The trials did not provide sufficient evidence on indicators of maternal or neonatal health, including women’s satisfaction and views on the experience. Documentation of other aspects of care, such as continuous professional support, mobility and positions during labour, was limited as was the degree of contrast between groups. Women in the control group also received oxytocin but often later than in the intervention group. The severity of delay which was sufficient to justify interventions remains to be defined.
In prevention trials, early intervention with amniotomy and oxytocin appears to be associated with a modest reduction in the rate of caesarean section over standard care.
Caesarean section rates are over 20% in many developed countries. The main diagnosis contributing to the high rate in nulliparae is dystocia or prolonged labour. The present review assesses the effects of a policy of early amniotomy with early oxytocin administration for the prevention of, or the therapy for, delay in labour progress.
To estimate the effects of early augmentation with amniotomy and oxytocin for prevention of, or therapy for, delay in labour progress on the caesarean birth rate and on indicators of maternal and neonatal morbidity.

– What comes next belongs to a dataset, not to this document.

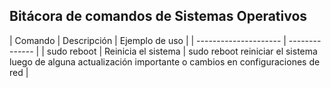 ## **Bitácora de comandos de Sistemas Operativos**


| Comando | Descripción | Ejemplo de uso |
| --------------------- | -------------- |
| sudo reboot | Reinicia el sistema | sudo reboot reiniciar el sistema luego de alguna actualización importante o cambios en configuraciones de red |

We searched the Cochrane Pregnancy and Childbirth Group's Trials Register (31 May 2013), MEDLINE (1966 to 4 July 2013), Embase (1980 to 4 July 2013), CINAHL (1982 to 4 July 2013), MIDIRS (1985 to 4 July 2013) and contacted authors for data from unpublished trials.
Randomized and quasi-randomized controlled trials that compared oxytocin and amniotomy with expectant management.
Three review authors extracted data independently. We stratified the analyses into 'Prevention Trials' and 'Therapy Trials' according to the status of the woman at the time of randomization. Participants in the 'Prevention Trials' were unselected women, without slow progress in labour, who were randomized to a policy of early augmentation or to routine care. In 'Treatment Trials' women were eligible if they had an established delay in labour progress.
For the 2013 update, we identified and excluded one new clinical trial. This updated review includes 14 trials, randomizing a total of 8033 women. The unstratified analysis found early intervention with amniotomy and oxytocin to be associated with a modest reduction in the risk of caesarean section; however, the confidence interval (CI) included the null effect (risk ratio (RR) 0.89; 95% CI 0.79 to 1.01; 14 trials; 8033 women). In prevention trials, early augmentation was associated with a modest reduction in the number of caesarean births (RR 0.87; 95% CI 0.77 to 0.99; 11 trials; 7753). A policy of early amniotomy and early oxytocin was associated with a shortened duration of labour (average mean difference (MD) - 1.28 hours; 95% CI -1.97 to -0.59; eight trials; 4816 women). Sensitivity analyses excluding four trials with a full package of active management did not substantially affect the point estimate for risk of caesarean section (RR 0.87; 95% CI 0.73 to 1.05; 10 trials; 5165 women). We found no other significant effects for the other indicators of maternal or neonatal morbidity.